Important caveats for parents and schools

The JAMA paper reports an association, not causation. The summary does not include full methodological details such as the scoring scales for the tests, the exact statistical adjustments, or whether social media time was measured by self-report or devices. Those gaps matter when interpreting how big a one- or five-point difference is in the real world, and whether other factors — like prior reading ability, sleep, or family circumstances — explain part of the pattern.

That uncertainty argues for proportionate responses in Barrington: low-cost, low-risk measures that support attention and sleep, paired with careful evaluation of any new school rules. As more evidence accumulates, policies can be refined.

What this means for Barrington households

For parents and caregivers, the takeaway is not panic but attention. The dose–response pattern suggests that even modest use by age 13 was linked with lower scores, and heavier use with larger gaps. Setting predictable, age-appropriate limits and carving out device-free routines during homework and before bed could help protect reading and memory — the very skills students rely on in local classrooms.

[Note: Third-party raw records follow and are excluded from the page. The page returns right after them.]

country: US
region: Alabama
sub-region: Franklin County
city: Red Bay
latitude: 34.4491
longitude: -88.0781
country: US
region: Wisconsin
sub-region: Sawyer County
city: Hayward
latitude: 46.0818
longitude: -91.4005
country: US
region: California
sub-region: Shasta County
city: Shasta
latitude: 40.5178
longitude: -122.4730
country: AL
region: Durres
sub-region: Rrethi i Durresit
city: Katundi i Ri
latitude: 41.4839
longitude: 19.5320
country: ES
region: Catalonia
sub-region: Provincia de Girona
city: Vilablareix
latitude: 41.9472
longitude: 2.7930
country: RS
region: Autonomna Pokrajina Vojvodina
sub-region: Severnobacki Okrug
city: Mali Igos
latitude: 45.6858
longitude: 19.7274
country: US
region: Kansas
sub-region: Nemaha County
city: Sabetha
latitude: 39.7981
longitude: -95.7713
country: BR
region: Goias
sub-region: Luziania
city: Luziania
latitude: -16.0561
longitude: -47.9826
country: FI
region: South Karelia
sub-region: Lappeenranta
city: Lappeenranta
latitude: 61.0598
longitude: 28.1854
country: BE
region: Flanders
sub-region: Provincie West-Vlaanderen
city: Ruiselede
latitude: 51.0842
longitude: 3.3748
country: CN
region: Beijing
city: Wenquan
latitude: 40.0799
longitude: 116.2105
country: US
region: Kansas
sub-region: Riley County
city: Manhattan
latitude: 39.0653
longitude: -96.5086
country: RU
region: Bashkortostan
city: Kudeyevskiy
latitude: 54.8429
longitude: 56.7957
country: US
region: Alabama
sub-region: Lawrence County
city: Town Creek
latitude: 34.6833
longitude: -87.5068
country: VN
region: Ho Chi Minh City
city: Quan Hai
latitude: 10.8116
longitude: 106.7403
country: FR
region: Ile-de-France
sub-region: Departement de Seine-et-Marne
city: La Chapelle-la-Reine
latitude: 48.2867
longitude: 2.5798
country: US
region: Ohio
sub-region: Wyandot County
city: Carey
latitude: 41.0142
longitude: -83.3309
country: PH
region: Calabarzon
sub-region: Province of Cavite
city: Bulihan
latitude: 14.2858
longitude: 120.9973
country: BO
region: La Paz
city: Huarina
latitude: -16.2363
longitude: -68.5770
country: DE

For educators, the study adds weight to conversations already happening about phones in school and the role of social media in the school day. It also invites pilots and partnerships with families to test what improves focus and learning without unintended consequences.

As Barrington’s children move through the grades, the question is not just how much time they spend online, but when and where — and how that time competes with sleep, reading and the quiet concentration that learning demands. The new findings don’t settle the debate, but they give the community a clearer map of the trade-offs to consider now, before small differences become larger divides.